Once more trouble than they were worth, projectors have become technologically sound, not wildly expensive and quite uncomplicated.
Just a few years back, most of these phrases would be an apt description for setting up a home theatre with a projector: fiddly, spares too expensive, impossible to set up on your own, difficult to maintain, works only in pitch darkness and prone to blowouts. So while a large screen experience was only possible with a projector, most of us shunned them. Then prices for flat panel plasmas fell and today most people use a 55-inch plus plasma TV for their ‘cinema hall at home’.
But projector manufacturers now claim that most of the problems with their product are ancient history. So can one think of putting in a large screen projector at home with no cons to battle? Is a projector a viable alternative to a large flat panel TV? Can it replace a TV in a bedroom? Is it out of the specialist sphere? Has it entered the mainstream?
The first thing that has changed is technology itself. What used to be a highly specialised field where the perfect picture required expensive display technology has turned into a simple category. The main reason is the coming of High Definition 1080P and the maturing of the inherent technology. Projectors now are either LCD, LCOS, single chip DLP and three chip DLP. The best part – you can pretty much forget about which one to buy.
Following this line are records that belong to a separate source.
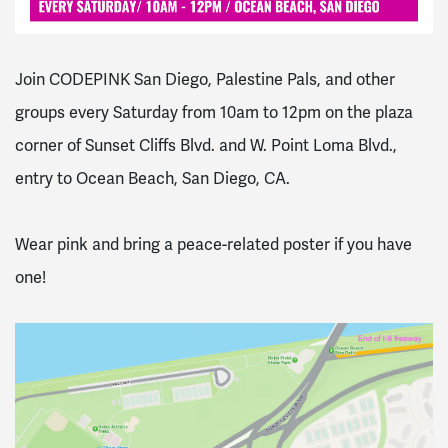
Join CODEPINK San Diego, Palestine Pals, and other
groups every Saturday from 10am to 12pm on the plaza
corner of Sunset Cliffs Blvd. and W. Point Loma Blvd.,
entry to Ocean Beach, San Diego, CA.
Wear pink and bring a peace-related poster if you have
one!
While most manufacturers cry themselves hoarse on how their technology is better, almost all tests, reviews and surveys have shown that no one technology is inherently better than another. Thus, that terrible and muddy confusion is gone and all that’s left is a smooth, bright, crisp and brilliant picture. Score 1 for projectors.
Just a few years back, specialist projectors for home theatre enthusiasts could run to as much as R1 crore. They still do. But you don’t need it! A full HD 1080p, upscaling HDMI projector has bounced down to about R50,000. Yes, you read that right. 50K! Put some real research into a Blu-Ray player, an AV receiver and 5.1 speakers and you can have a state-of-the-art home theatre to blow your socks and other garments off for about R1,00,000. At one time the price of replacing one blown out bulb on a projector was about that much. Score 2 for projectors.
So you can buy great technology at a great price – but does it deliver? A projector still needs more maintenance than a TV. Even now! You’ll still need dim lighting for a true movie feel, you still need a little hand holding for set up, including installation and specially calibrating colour gamut, you will still have to replace bulbs, it still needs clean power and the room and the screen are as important as the projector itself.
Having painted the picture black, let me now minimise the damage. While you still need to do stuff to coax the projector to perfection, most things are a one-time-only exercise. Zoom lenses can ensure the perfect distance even in a small room, lens shift controls help to move the picture up, down or left, right to compensate for projector placement, a dynamic iris helps contrast ratio and deep blacks, and variable lamp brightness can help run them cooler and longer. Replacement bulb prices have fallen, projector fans run super silent and the all new LED projectors are green and efficient (but unfortunately, too expensive right now). All in all, great strides have been made to make sure the projector isn’t the white elephant in the room. Home run for Projectors!
So how do you choose the right projector? Here are a few basics. First of all, no store in this country (and I include most specialist stores that sell projectors and home theatre equipment) ever have projectors set up and calibrated right. Even the best projectors in the world will look like dull, washed-out, ugly contraptions there. So go armed with a movie you’re familiar with, most importantly dark scenes. 1080p with at least a single HDMI is the bare bones minimum. Lumens matter as do the video processing and upscaling.
The screen it’s projected on is a big deal, but not to the level you’ve been told. High gain screens help, but only to a certain level. Oh – and motorised retractable screens look very hi-tech, give you great flexibility and are priced very well nowadays.
At the end of the day, a projector is very much back as a mainstream product. There nothing close to the experience you get when you have 160 inches of pure screen brilliance. But can it be your TV replacement in your bedroom? Well, yes – if you have a bedroom that can be kept pitch dark all day and you live with somebody who won’t do serious damage to you for doing that. For all others – we may still have to wait for a few more years.